How do I read the file into a dataframe so that I can do basic descriptive stats, boxplots, etc....
Original Question:
Hi
I have a feeling this one is really easy. I'm just missing something.
I have a txt file, tab separated, with 6 lines of junk at the top and a junk line at the very bottom as well. In between the junk I have data of form Label1 Label2 Label3 Label4....Label13 text ID number percent....number
Here is what I enter in R:
datadump <- read.delim2("truncate.txt", header=TRUE, skip="6")
cleandata <- datadump[c(-dim(datadump)[1]),]
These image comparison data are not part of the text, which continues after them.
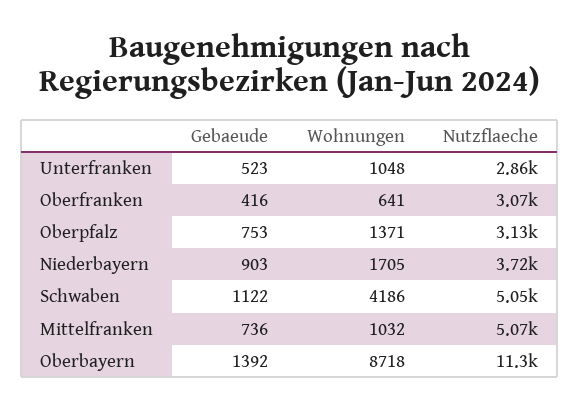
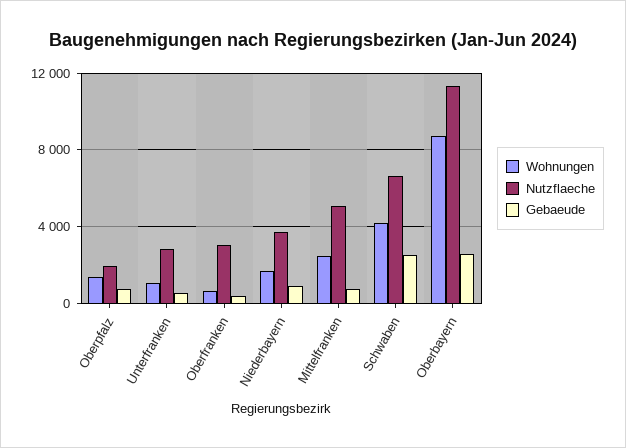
Nutzflaeche, Oberpfalz: 3130 -> 2000
Gebaeude, Schwaben: 1122 -> 2500
Nutzflaeche, Schwaben: 5050 -> 6500
Wohnungen, Mittelfranken: 1032 -> 2500
Gebaeude, Oberbayern: 1392 -> 2500

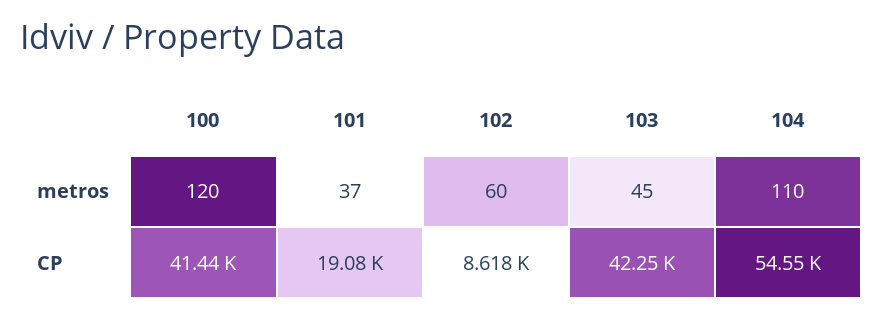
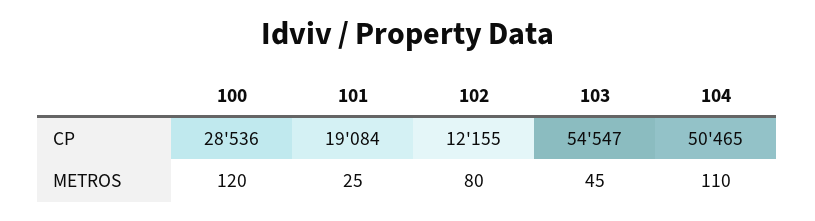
101, metros: 37 -> 25
102, metros: 60 -> 80
100, CP: 41440 -> 28536
102, CP: 8618 -> 12155
103, CP: 42250 -> 54547
104, CP: 54550 -> 50465

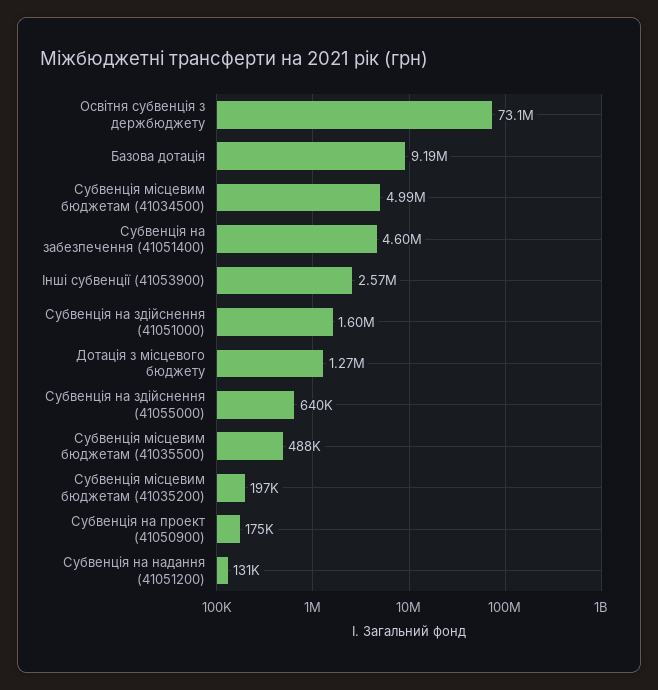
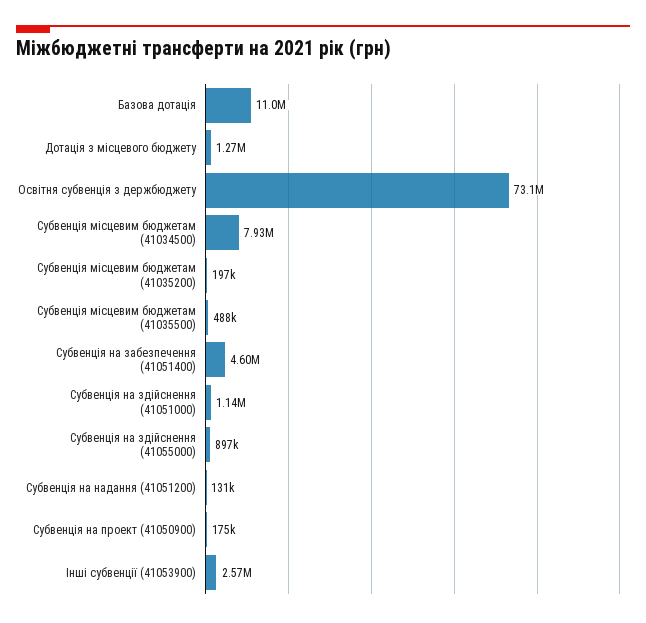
Базова дотація: 9190000 -> 11000000
Субвенція місцевим бюджетам (41034500): 4990000 -> 7930000
Субвенція на здійснення (41051000): 1600000 -> 1140000
Субвенція на здійснення (41055000): 640000 -> 897000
avgposition <- cleandata$Avg.Position
hist(avgposition)
Avg.Position is label13 and a number of form #.#
Yet I get an error: Error in hist.default(avgposition) : 'x' must be numeric
Why is it not seeing the data as numeric?
Thanks!
As requested here is some data:
> dput(cleandata)
structure(list(Account = structure(c(2L, 2L), .Label = c("Crap1",
"XXS"), class = "factor"), Campaign = structure(c(1L, 1L), .Label = c("3098012",
"Crap2"), class = "factor"), Customer.Id = structure(c(2L, 2L
), .Label = c("", "nontech broad (7)"), class = "factor"), Ad.Group = structure(c(2L,
2L), .Label = c("", "RR 236 (300)"), class = "factor"), Keyword = structure(2:3, .Label = c("",
"chagall pro", "matisse"), class = "factor"), Keyword.Matching = structure(c(2L,
2L), .Label = c("", "Broad"), class = "factor"), Impressions = c(4L,
16L), Clicks = c(1L, 1L), CTR = structure(2:3, .Label = c("",
"25.00%", "6.25%"), class = "factor"), Avg.CPC = structure(2:3, .Label = c("",
"$0.05 ", "$0.11 "), class = "factor"), Avg.CPM = structure(2:3, .Label = c("",
"$12.50 ", "$6.88 "), class = "factor"), Cost = structure(2:3, .Label = c("",
"$0.05 ", "$0.11 "), class = "factor"), Avg.Position = structure(2:3, .Label = c("",
"3", "3.1"), class = "factor")), .Names = c("Account", "Campaign",
"Customer.Id", "Ad.Group", "Keyword", "Keyword.Matching", "Impressions",
"Clicks", "CTR", "Avg.CPC", "Avg.CPM", "Cost", "Avg.Position"
), row.names = 1:2, class = "data.frame")